Jeffrey D. Sachs

View Original

Global Macroeconomic Cooperation

Consumers worldwide are cutting their spending in response to declining wealth and fear of unemployment. Until households save enough to restore their wealth, there is a strong case for global cooperation to boost the world economy and meet future needs by investing in infrastructure, particularly transportation, sustainable energy, pollution control, and water and sanitation.

NEW YORK – The world has yet to achieve the macroeconomic policy coordination that will be needed to restore economic growth following the Great Crash of 2008. In much of the world, consumers are now cutting their spending in response to a fall in their wealth and a fear of unemployment. The overwhelming force behind the current collapse of jobs, output, and trade flows, is even more important than the financial panic that followed Lehman Brothers’ default in September 2008.

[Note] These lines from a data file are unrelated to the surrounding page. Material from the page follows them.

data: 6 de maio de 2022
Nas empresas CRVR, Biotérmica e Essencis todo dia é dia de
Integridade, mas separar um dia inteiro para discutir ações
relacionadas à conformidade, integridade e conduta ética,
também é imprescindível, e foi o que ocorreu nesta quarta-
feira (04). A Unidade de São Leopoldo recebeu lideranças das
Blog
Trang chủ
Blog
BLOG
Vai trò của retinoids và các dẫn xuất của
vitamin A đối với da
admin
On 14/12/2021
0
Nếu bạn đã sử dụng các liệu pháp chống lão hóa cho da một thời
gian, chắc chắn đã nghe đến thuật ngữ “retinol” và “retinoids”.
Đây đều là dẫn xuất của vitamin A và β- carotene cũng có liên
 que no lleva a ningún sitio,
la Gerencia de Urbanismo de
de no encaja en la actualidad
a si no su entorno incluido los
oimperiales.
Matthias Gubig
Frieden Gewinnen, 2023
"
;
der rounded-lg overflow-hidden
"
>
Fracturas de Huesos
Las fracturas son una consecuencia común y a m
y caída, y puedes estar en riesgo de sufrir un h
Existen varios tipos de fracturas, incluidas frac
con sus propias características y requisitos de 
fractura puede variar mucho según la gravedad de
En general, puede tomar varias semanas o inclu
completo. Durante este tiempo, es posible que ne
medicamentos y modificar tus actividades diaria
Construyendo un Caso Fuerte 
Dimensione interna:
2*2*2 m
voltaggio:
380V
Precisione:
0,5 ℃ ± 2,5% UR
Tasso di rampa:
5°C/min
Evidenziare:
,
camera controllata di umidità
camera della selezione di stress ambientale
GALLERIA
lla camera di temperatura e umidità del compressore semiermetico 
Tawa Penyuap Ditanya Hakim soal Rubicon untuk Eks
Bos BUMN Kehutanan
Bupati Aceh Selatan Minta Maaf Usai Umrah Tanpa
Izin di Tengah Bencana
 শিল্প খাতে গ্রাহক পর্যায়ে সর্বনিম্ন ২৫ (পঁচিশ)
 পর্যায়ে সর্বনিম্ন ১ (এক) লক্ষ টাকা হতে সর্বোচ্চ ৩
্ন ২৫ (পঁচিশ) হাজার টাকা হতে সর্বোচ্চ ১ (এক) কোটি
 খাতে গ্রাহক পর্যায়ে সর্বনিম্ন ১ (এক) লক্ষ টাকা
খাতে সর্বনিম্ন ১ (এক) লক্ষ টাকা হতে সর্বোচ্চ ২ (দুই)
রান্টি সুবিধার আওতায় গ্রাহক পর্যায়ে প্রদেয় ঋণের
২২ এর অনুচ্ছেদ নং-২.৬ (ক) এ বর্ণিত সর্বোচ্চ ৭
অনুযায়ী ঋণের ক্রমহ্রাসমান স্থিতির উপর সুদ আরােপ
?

There is, of course, no return to the situation that preceded the Great Crash. The worldwide financial bubble cannot and should not be recreated. But if the world cooperates effectively, the decline in consumer demand can be offset by a valuable increase in investment spending to address the most critical needs on the planet: sustainable energy, safe water and sanitation, a reduction of pollution, improved public health, and increased food production for the poor.

The United States, Europe, and Asia have all experienced a collapse of wealth due to the fall of stock markets and housing prices. There is not yet an authoritative measurement of the wealth decline and of how it is distributed worldwide, but it is probably around $15 trillion lower than the peak in the US, and perhaps $10 trillion lower in both Europe and Asia. A combined wealth decline of around $25 trillion would be roughly 60% of one year’s global income. The decline in US wealth as a share of the US economy is even larger, around 100% of annual income, and perhaps 70% of annual income in Europe and Asia.